What you need to do: Copy out every line of the records below without changing a single character.

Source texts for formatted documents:
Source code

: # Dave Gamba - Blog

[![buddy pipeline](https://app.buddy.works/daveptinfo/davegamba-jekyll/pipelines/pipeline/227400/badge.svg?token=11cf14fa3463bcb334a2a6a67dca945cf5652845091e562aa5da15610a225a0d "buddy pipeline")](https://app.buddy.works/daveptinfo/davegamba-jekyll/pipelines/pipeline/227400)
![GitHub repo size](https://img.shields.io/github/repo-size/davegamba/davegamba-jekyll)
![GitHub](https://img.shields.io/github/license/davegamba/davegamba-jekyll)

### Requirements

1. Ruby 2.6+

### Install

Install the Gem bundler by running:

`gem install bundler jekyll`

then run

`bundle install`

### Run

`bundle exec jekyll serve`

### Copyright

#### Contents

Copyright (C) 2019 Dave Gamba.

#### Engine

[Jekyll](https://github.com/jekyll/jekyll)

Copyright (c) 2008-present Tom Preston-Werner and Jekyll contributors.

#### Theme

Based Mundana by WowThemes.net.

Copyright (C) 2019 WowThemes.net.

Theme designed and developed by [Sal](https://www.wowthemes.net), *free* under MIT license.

Answer to the exercise:
Source code

: # Dave Gamba - Blog

[![buddy pipeline](https://app.buddy.works/daveptinfo/davegamba-jekyll/pipelines/pipeline/227400/badge.svg?token=11cf14fa3463bcb334a2a6a67dca945cf5652845091e562aa5da15610a225a0d "buddy pipeline")](https://app.buddy.works/daveptinfo/davegamba-jekyll/pipelines/pipeline/227400)
![GitHub repo size](https://img.shields.io/github/repo-size/davegamba/davegamba-jekyll)
![GitHub](https://img.shields.io/github/license/davegamba/davegamba-jekyll)

### Requirements

1. Ruby 2.6+

### Install

Install the Gem bundler by running:

`gem install bundler jekyll`

then run

`bundle install`

### Run

`bundle exec jekyll serve`

### Copyright

#### Contents

Copyright (C) 2019 Dave Gamba.

#### Engine

[Jekyll](https://github.com/jekyll/jekyll)

Copyright (c) 2008-present Tom Preston-Werner and Jekyll contributors.

#### Theme

Based Mundana by WowThemes.net.

Copyright (C) 2019 WowThemes.net.

Theme designed and developed by [Sal](https://www.wowthemes.net), *free* under MIT license.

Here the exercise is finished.